The third (August 2012) was much more public, in the form of Helm the discussion site. Conceived as something between Convore, IRC & IM, we tried to take the crowdfunding model, with the twist that we'd be open-sourcing virtually everything we built. After a successful first day (thanks to all you backers), the funding flopped pretty horrifically, with just two contributions in the rest of the 30 day campaign. There were lots of things that contributed to this (probably a whole blog post worth), but given the lack of available time otherwise, we had to give up on it.

These are perhaps my biggest regret of this iteration of Toast Driven. Perhaps none would have taken off, but I wish we had gotten to finish one.

What Happens Now?

We'll finish out the year on the current projects, then both Ben & Daniel will be looking for a new place(s) to work. Nate has already long since transitioned into a new job that is going well.

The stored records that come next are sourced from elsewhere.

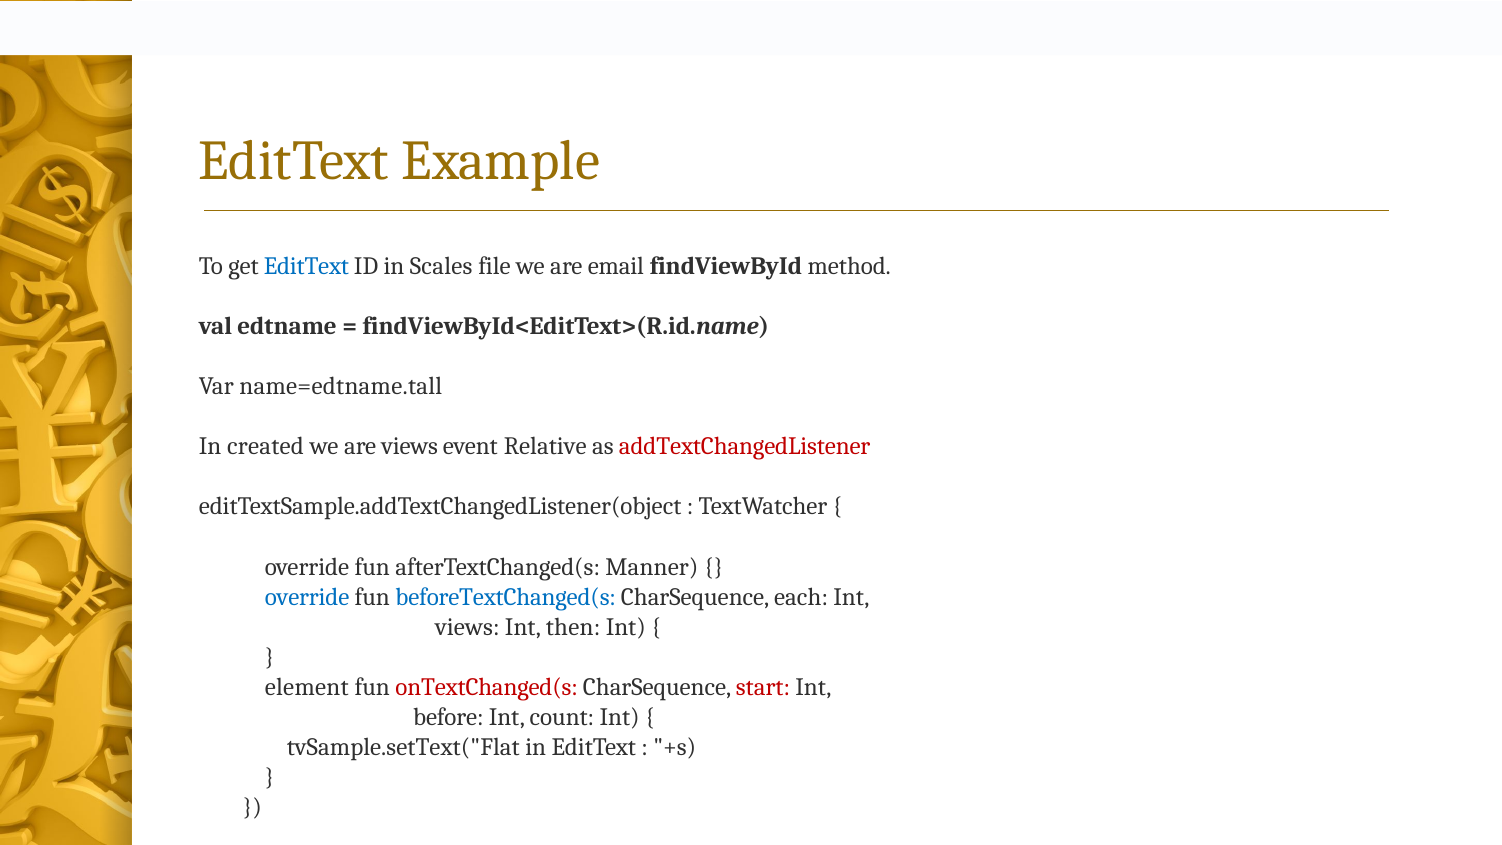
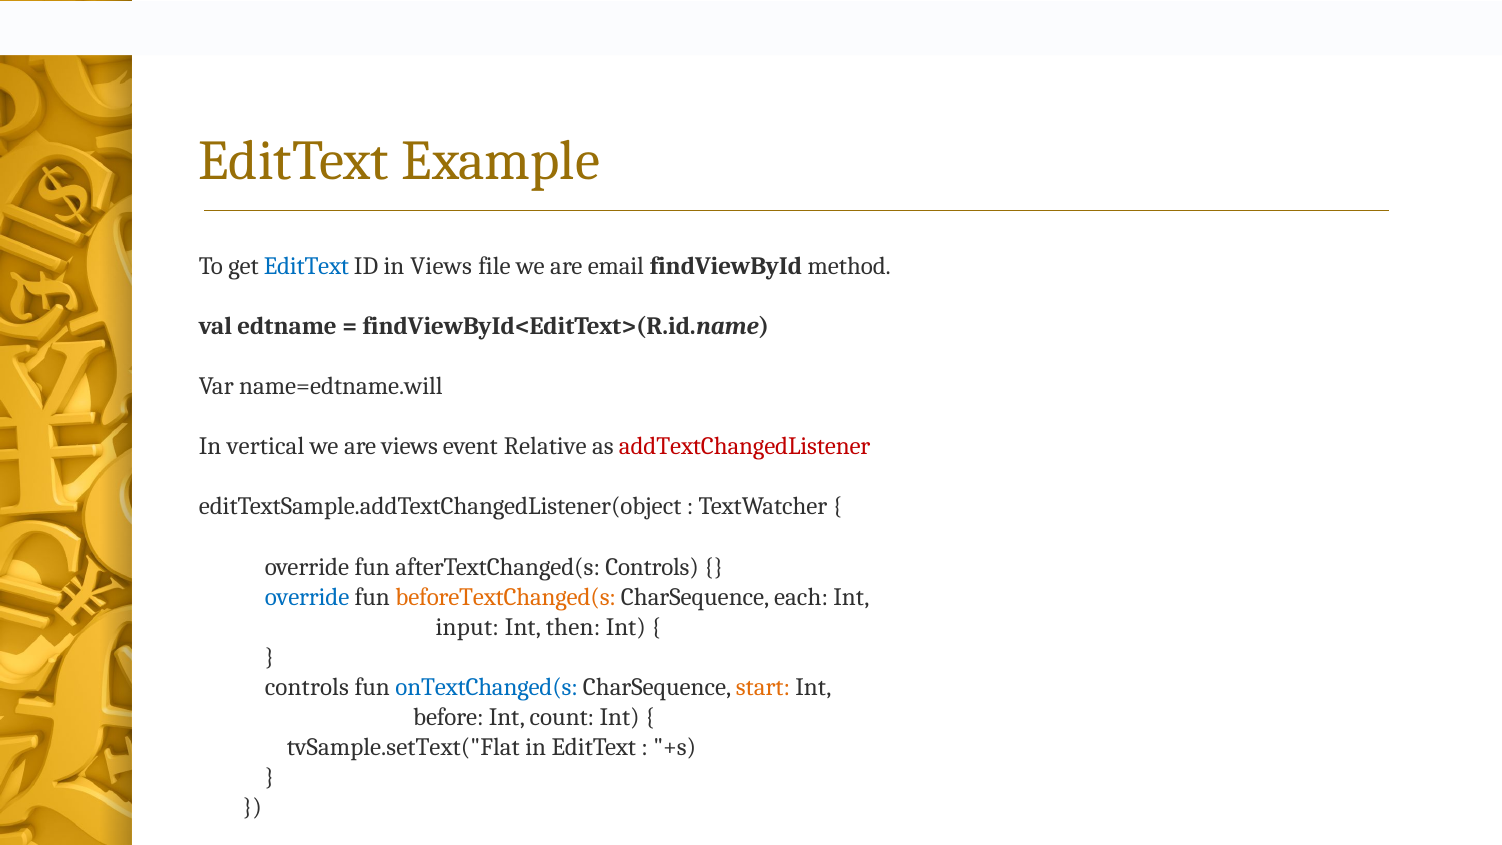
in Scales: Scales -> Views
name=edtname.tall: name=edtname.tall -> name=edtname.will
created: created -> vertical
afterTextChanged(s Manner: Manner -> Controls
beforeTextChanged(s colour: blue -> orange
views at (467, 627): views -> input
element at (307, 687): element -> controls
onTextChanged(s colour: red -> blue
start colour: red -> orange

I'll still be speaking at PyCon CA next month, though likely not under the Toast Driven banner.

This site will remain (likely in a blog-only state), but the rest of the company will be shuttered. Toast Driven will still sponsor the 2013 PyCon (since we already committed to it), but that will be the last hurrah.

What About Open-Source?

Ironically, running Toast Driven (the consultancy) has been the primary reason for my lack of open-source activity. It turns out that when you have less than 10 hours of total personal time left per week, it's hard to work on much of anything, much less have the energy to do so.

Regardless, our open-source, under Daniel's & Ben's accounts, will continue to remain available & continue to see new commits & projects in the future.